◆ **DATA RECORDS**:
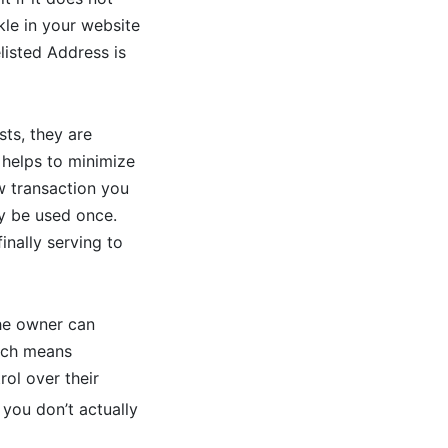
kle in your website
listed Address is
ts, they are
helps to minimize
w transaction you
ly be used once.
inally serving to
the owner can
hich means
ol over their
 you don’t actually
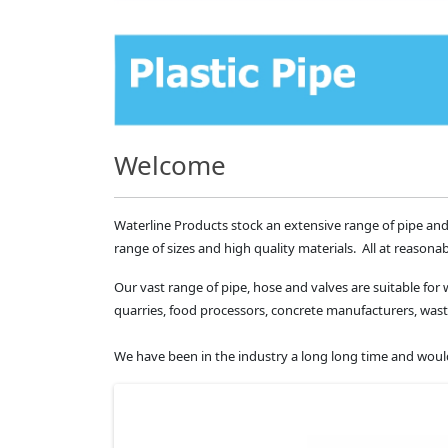
Welcome
Waterline Products stock an extensive range of pipe and
range of sizes and high quality materials. All at reasonab
Our vast range of pipe, hose and valves are suitable for 
quarries, food processors, concrete manufacturers, 
We have been in the industry a long long time and would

◆ **PROBLEM DETAILS**:
Reproduce the rows above with every "range" replaced by "selection" and everything else unchanged. Omit the pictures from your answer.

◆ **WRITTEN REPLY**:
kle in your website
listed Address is
ts, they are
helps to minimize
w transaction you
ly be used once.
inally serving to
the owner can
hich means
ol over their
 you don’t actually
Welcome
Waterline Products stock an extensive selection of pipe and
selection of sizes and high quality materials. All at reasonab
Our vast selection of pipe, hose and valves are suitable for 
quarries, food processors, concrete manufacturers, 
We have been in the industry a long long time and would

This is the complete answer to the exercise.